__Questions__.
1 – Translate this sentence from the statement on the EPA's Clean Power Plan into Spanish: "In the plan, EPA has proposed “model trading rules” for the states."
2 – Please set down the stretch of the statement on the EPA's Clean Power Plan from "In my opinion, the" through "words- cap and trade.", with no changes.

------ Page excerpt

I was also pleased to read several letters from current EPA Administrator Gina McCarthy ratifying that there would be no cap and trade scheme. (August 3, 2011, May 13, 2013, and March 2014)*

On August 3, 2015, however, the EPA came out with their “Proposed Federal Plan for the Clean Power Plan” contrary to assurances to Congress the people’s will would be heard, and the EPA would not, through regulation, propose a back door cap and trade policy. In the plan, EPA has proposed “model trading rules” for the states. Their model trading rules are found in various parts of the plan and one example on pages 42 and 43 of the Summary is:

“The EPA strongly encourages states to consider adopting one of the model trading rules, which are designed to be referenced by states in their rulemakings. Use of the model trading rules by states would help to ensure consistency between and among the state programs, which is useful for the potential operation of a broad trading program that spans multi-state regions or operates on a national scale.”

In my opinion, the EPA’s “model trading rules” are clearly designed to increase the likelihood of regional or national CO2 emissions trading programs, in other words- cap and trade.

On October 7, 2015, the Energy and Commerce Committee held a hearing with Janet McCabe, the EPA’s Acting Assistant Administrator for the Office of Air and Radiation, about the new proposed regulations. Since the EPA encourages states to pursue emissions trading programs to meet the EPA’s regulatory CO2 mandatory goals, I challenged McCabe to confirm that if the states do not meet mandates, will the EPA come in and implement a federal “trading plan.” I asked for a simple yes or no answer. McCabe refused.

She began playing word games, like my young boys do. It was as if she had been instructed before coming to the hearing to deny their plan was a form of cap and trade.

She did this notwithstanding the plan is clearly, in my opinion, trying to push the various states into multi-state regions or a national cap and trade scheme.

------------
------ Material shown

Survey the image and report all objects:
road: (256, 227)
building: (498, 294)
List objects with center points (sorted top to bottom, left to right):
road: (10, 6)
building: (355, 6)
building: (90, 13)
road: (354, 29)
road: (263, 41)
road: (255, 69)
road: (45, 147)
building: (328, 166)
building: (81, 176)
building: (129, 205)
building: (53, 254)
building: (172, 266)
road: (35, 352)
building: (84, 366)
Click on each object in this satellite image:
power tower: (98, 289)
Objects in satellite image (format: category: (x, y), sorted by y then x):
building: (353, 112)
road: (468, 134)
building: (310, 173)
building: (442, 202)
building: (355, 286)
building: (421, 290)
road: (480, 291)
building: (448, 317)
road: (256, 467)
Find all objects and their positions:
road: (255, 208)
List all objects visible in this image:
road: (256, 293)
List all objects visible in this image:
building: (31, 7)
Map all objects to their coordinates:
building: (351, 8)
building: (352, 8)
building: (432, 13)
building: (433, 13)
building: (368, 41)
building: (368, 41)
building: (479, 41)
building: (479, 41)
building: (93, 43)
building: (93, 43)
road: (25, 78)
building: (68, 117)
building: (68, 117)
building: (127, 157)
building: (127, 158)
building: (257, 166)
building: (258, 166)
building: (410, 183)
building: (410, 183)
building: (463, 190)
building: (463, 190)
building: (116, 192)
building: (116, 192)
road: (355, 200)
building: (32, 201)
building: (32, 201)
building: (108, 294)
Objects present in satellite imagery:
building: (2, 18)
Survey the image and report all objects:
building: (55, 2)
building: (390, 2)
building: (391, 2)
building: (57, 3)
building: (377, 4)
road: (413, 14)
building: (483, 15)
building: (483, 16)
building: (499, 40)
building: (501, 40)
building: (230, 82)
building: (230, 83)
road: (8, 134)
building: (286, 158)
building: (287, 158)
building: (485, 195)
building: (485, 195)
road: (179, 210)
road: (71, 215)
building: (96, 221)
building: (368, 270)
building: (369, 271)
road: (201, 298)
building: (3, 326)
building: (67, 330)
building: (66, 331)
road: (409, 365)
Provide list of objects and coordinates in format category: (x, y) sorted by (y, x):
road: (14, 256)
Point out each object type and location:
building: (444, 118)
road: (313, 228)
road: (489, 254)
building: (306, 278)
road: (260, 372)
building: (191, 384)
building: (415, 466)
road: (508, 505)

------------

__Your responses__.
1 – En el plan, la EPA ha propuesto «reglas modelo de comercio» para los estados.

2 –
In my opinion, the EPA’s “model trading rules” are clearly designed to increase the likelihood of regional or national CO2 emissions trading programs, in other words- cap and trade.